EXTRACTED ENTRIES:
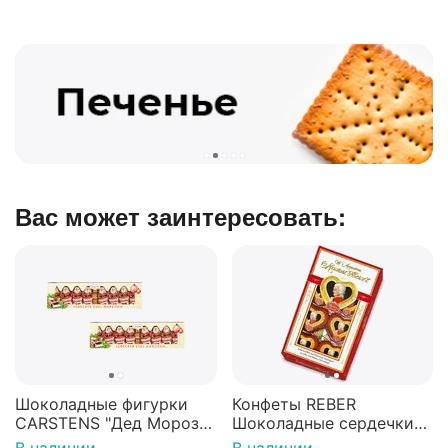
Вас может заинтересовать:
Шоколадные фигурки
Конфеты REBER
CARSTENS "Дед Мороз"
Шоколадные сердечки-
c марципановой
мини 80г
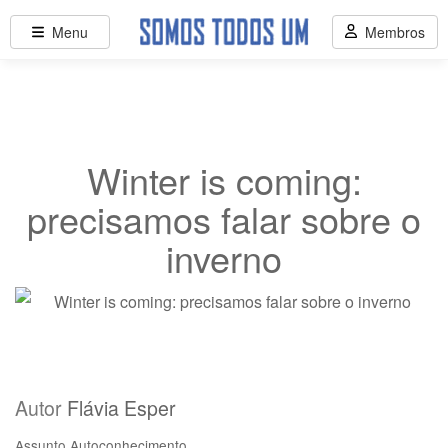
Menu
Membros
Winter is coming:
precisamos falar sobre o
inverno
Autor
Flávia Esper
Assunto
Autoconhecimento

WORK INSTRUCTIONS: Make an exact reproduction of the listing above, without any pictures.

WRITTEN SOLUTION:
Вас может заинтересовать:
Шоколадные фигурки
Конфеты REBER
CARSTENS "Дед Мороз"
Шоколадные сердечки-
c марципановой
мини 80г
Menu
Membros
Winter is coming:
precisamos falar sobre o
inverno
Autor
Flávia Esper
Assunto
Autoconhecimento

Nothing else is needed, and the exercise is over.